◆ 任务 A ◆
请把原文中从“Given a binary”开始、到“我的思路是用BFS遍历这棵树,然后比较left child,right child是不是符合条件。”结束的这段文字原样重写一遍。
◆ 任务 B ◆
按原文所述,用示例树 {1,#,2,3} 运行代码时抛出了什么异常?

◆ 原文 ◆
== == ==
Given a binary tree, determine if it is a valid binary search tree (BST).
Assume a BST is defined as follows:
The left subtree of a node contains only nodes with keys less than the node's key.
The right subtree of a node contains only nodes with keys greater than the node's key.
Both the left and right subtrees must also be binary search trees.
A single node tree is a BST
我的思路是用BFS遍历这棵树,然后比较left child,right child是不是符合条件。
但是运行的时候,符合条件的树可以通过,不符合条件的树会一直给我返回空指针异常。
比如这棵树:
{1,#,2,3}
返回:Runtime Error
Exception in thread "main" java.lang.NullPointerException at Solution.isValidBST(Solution.java:35) at Main.main(Main.java:20)
请问为什么会给我报错呢?我只是return false;而已啊?
谢谢。
下面是我的代码:
/**
* Definition of TreeNode:
* public class TreeNode {
* public int val;
* public TreeNode left, right;
* public TreeNode(int val) {
* this.val = val;
* this.left = this.right = null;
* }
* }
*/
public class Solution {
/**
* @param root: The root of binary tree.
* @return: True if the binary tree is BST, or false
*/
public boolean isValidBST(TreeNode root) {
// write your code here
Queue<TreeNode> queue = new LinkedList<TreeNode>();
if(root == null){
return true;
}
queue.offer(root);
while(queue.peek() != null){
TreeNode parent = queue.poll();
if(parent.left == null && parent.right == null){
return true;
}
else if(parent.left != null && parent.right == null){
if(root.val >= root.left.val){
queue.offer(parent.left);
}
else{
return false;
}
}
else if(parent.left == null && parent.right != null){
if(root.val <= root.right.val){
queue.offer(parent.right);
}
else{
return false;
}
}
else{
if(root.val >= root.left.val && root.val <= root.right.val){
queue.offer(parent.left);
queue.offer(parent.right);
}
else{
return false;
}
}
}
return false;
}
}
java
能否给出构造 {1,#,2,3}这棵树的代码?
== == ==
◆ 数据部分 ◆
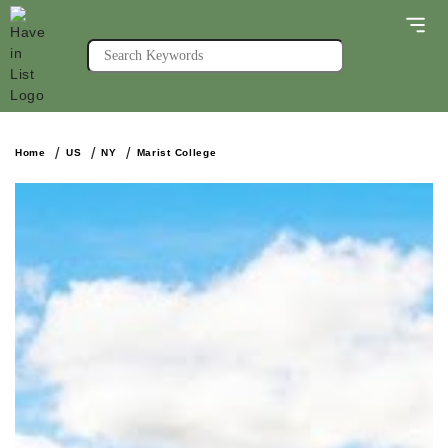
Home
US
NY
Marist College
== == ==
◆ 作答区 A ◆
Given a binary tree, determine if it is a valid binary search tree (BST).
Assume a BST is defined as follows:
The left subtree of a node contains only nodes with keys less than the node's key.
The right subtree of a node contains only nodes with keys greater than the node's key.
Both the left and right subtrees must also be binary search trees.
A single node tree is a BST
我的思路是用BFS遍历这棵树,然后比较left child,right child是不是符合条件。

◆ 作答区 B ◆
java.lang.NullPointerException(空指针异常)。